The tricks of pharmaceutical companies to extend their monopolies on their drugs

For more than two decades, generic drugs, these copies of original chemical drugs, and their biological counterparts, biosimilars, have become commonplace in our medicine cabinets. However, their arrival on the market is not going smoothly. Reluctant to give up monopolies on products that bring them billions, Big Pharma deploys a whole legal arsenal, exploiting the slightest loopholes in legislative and regulatory texts to keep competition at bay for as long as possible.
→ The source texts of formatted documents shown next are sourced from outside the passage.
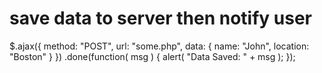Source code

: # save data to server then notify user
  $.ajax({
    method: "POST",
    url: "some.php",
    data: { name: "John", location: "Boston" }
  })
  .done(function( msg ) {
    alert( "Data Saved: " + msg );
  });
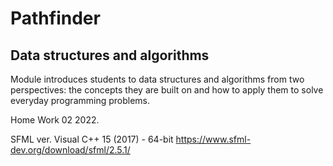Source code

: # Pathfinder

## Data structures and algorithms

Module introduces students to data structures and algorithms from two perspectives: the concepts they are built on and how to apply them to solve everyday programming problems.

Home Work 02 2022.


SFML ver. Visual C++ 15 (2017) - 64-bit https://www.sfml-dev.org/download/sfml/2.5.1/
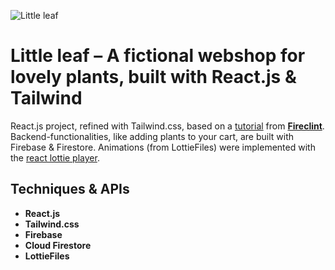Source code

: ![Little leaf](https://res.cloudinary.com/djlggawlm/image/upload/v1664831536/Frame_3_zis77p.png)

# <strong>Little leaf</strong> – A fictional webshop for lovely plants, built with React.js & Tailwind

React.js project, refined with Tailwind.css, based on a [tutorial](https://www.youtube.com/watch?v=GDd2c70gsxE) from [<strong>Fireclint</strong>](https://github.com/fireclint). Backend-functionalities, like adding plants to your cart, are built with Firebase & Firestore. Animations (from LottieFiles) were implemented with the [react lottie player](https://www.npmjs.com/package/@lottiefiles/react-lottie-player).

## Techniques & APIs

* <strong>React.js</strong> 
* <strong>Tailwind.css</strong> 
* <strong>Firebase</strong>
* <strong>Cloud Firestore</strong>
* <strong>LottieFiles</strong>
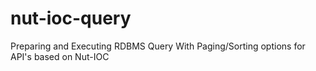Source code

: # nut-ioc-query
Preparing and Executing RDBMS Query With Paging/Sorting options for API's based on Nut-IOC
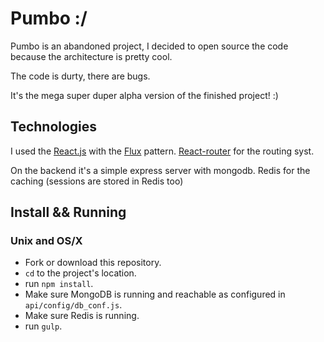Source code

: # Pumbo :/

  Pumbo is an abandoned project, I decided to open source the code because the architecture is pretty cool.

  The code is durty, there are bugs.

  It's the mega super duper alpha version of the finished project! :)

## Technologies

I used the [React.js](https://github.com/facebook/react) with the [Flux](https://github.com/facebook/flux) pattern.
[React-router](https://github.com/rackt/react-router) for the routing syst.

On the backend it's a simple express server with mongodb. Redis for the caching (sessions are stored in Redis too)

## Install && Running

### Unix and OS/X

- Fork or download this repository.
- `cd` to the project's location.
-  run `npm install`.
- Make sure MongoDB is running and reachable as configured in `api/config/db_conf.js`.
- Make sure Redis is running.
-  run `gulp`.
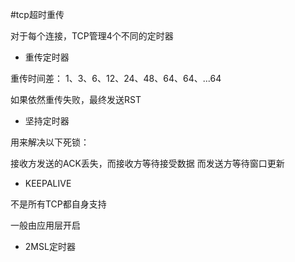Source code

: #tcp超时重传

对于每个连接，TCP管理4个不同的定时器

+ 重传定时器

重传时间差：
1、3、6、12、24、48、64、64、...64

如果依然重传失败，最终发送RST
+ 坚持定时器

用来解决以下死锁：

接收方发送的ACK丢失，而接收方等待接受数据
而发送方等待窗口更新



+ KEEPALIVE

不是所有TCP都自身支持

一般由应用层开启
+ 2MSL定时器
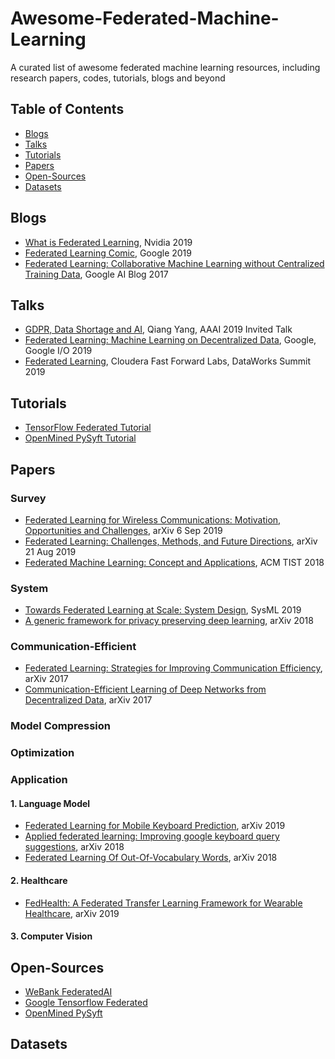 # Awesome-Federated-Machine-Learning
A curated list of awesome federated machine learning resources, including research papers, codes, tutorials, blogs and beyond

## Table of Contents

 - [Blogs](#blogs)
 - [Talks](#talks)
 - [Tutorials](#tutorials)
 - [Papers](#papers)
 - [Open-Sources](#open-sources)
 - [Datasets](#datasets)
 
## Blogs
 * [What is Federated Learning](https://blogs.nvidia.com/blog/2019/10/13/what-is-federated-learning/),   Nvidia 2019
 * [Federated Learning Comic](https://federated.withgoogle.com/),   Google 2019
 * [Federated Learning: Collaborative Machine Learning without Centralized Training Data](https://ai.googleblog.com/2017/04/federated-learning-collaborative.html),   Google AI Blog 2017
 
## Talks
 * [GDPR, Data Shortage and AI](https://vimeo.com/313941621),   Qiang Yang, AAAI 2019 Invited Talk
 * [Federated Learning: Machine Learning on Decentralized Data](https://www.youtube.com/watch?v=89BGjQYA0uE),   Google, Google I/O 2019
 * [Federated Learning](https://www.youtube.com/watch?v=xJkY3ehX_MI),   Cloudera Fast Forward Labs, DataWorks Summit 2019
 
## Tutorials
 * [TensorFlow Federated Tutorial](https://www.tensorflow.org/federated)
 * [OpenMined PySyft Tutorial](https://github.com/OpenMined/PySyft/tree/master/examples/tutorials)
 
## Papers

### **Survey**
 * [Federated Learning for Wireless Communications: Motivation, Opportunities and Challenges](https://arxiv.org/abs/1908.06847), arXiv 6 Sep 2019
 * [Federated Learning: Challenges, Methods, and Future Directions](https://arxiv.org/abs/1908.07873), arXiv 21 Aug 2019 
 * [Federated Machine Learning: Concept and Applications](https://arxiv.org/abs/1902.04885), ACM TIST 2018
 


### **System**
 * [Towards Federated Learning at Scale: System Design](https://arxiv.org/abs/1902.01046), SysML 2019
 * [A generic framework for privacy preserving deep learning](https://arxiv.org/abs/1811.04017), arXiv 2018
 

### **Communication-Efficient**
 * [Federated Learning: Strategies for Improving Communication Efficiency](https://arxiv.org/abs/1610.05492), arXiv 2017
 * [Communication-Efficient Learning of Deep Networks from Decentralized Data](https://arxiv.org/abs/1602.05629), arXiv 2017

### **Model Compression**

### **Optimization**

### **Application**
#### 1. Language Model
 * [Federated Learning for Mobile Keyboard Prediction](https://arxiv.org/abs/1811.03604), arXiv 2019
 * [Applied federated learning: Improving google keyboard query suggestions](https://arxiv.org/abs/1812.02903), arXiv 2018
 * [Federated Learning Of Out-Of-Vocabulary Words](https://arxiv.org/abs/1903.10635), arXiv 2018

#### 2. Healthcare
 * [FedHealth: A Federated Transfer Learning Framework for Wearable Healthcare](https://arxiv.org/abs/1907.09173), arXiv 2019

#### 3. Computer Vision

## Open-Sources
 * [WeBank FederatedAI](https://github.com/FederatedAI/FATE)
 * [Google Tensorflow Federated](https://github.com/tensorflow/federated)
 * [OpenMined PySyft](https://github.com/OpenMined/PySyft)
 
## Datasets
Because if, in theory, the commercial exclusivity conceded to an innovative medicine ends after twenty years, period at the end of which the patent falls into the public domain, in practice, a multitude of tricks allow laboratories pharmaceutical companies to prolong this monopoly. Even if it means sometimes tackling the gray areas of competition law.

This is particularly the case of deferred entry agreements, a practice imported from the United States, and which proliferated in Europe for a long time, until an investigation by the European Commission in 2009 took an interest in it. closer. For fear of seeing their patents invalidated before the courts by manufacturers of procedural generics, the laboratories concluded amicable agreements with the generic manufacturers: in return for a large sum of money, the latter undertook not to market their competing drugs before the expiry of the patent. “Resolving a dispute by agreement is possible. The problem is that the patents attacked in these cases are often secondary patents, which relate to a method of manufacturing the drug or its galenic form, and not the primary ones, which protect the innovative molecule. However, secondaries are more easily circumvented by generics, which makes these agreements much more contentious”explains Walid Chaiehloudj, associate professor of law faculties at the University of Perpignan.

Agreement between competitors

The Danish laboratory Lundbeck, which had concluded an arrangement of this type in 2002 with generic manufacturers to rule out rivals to its antidepressant, Seropram, paid the price. Believing that this was an agreement between competitors, the European Commission sanctioned the laboratory and the generic manufacturers in 2013. Total amount of fines: nearly 146 million euros. If, since then, this practice has declined in Europe, it is still very widespread across the Atlantic.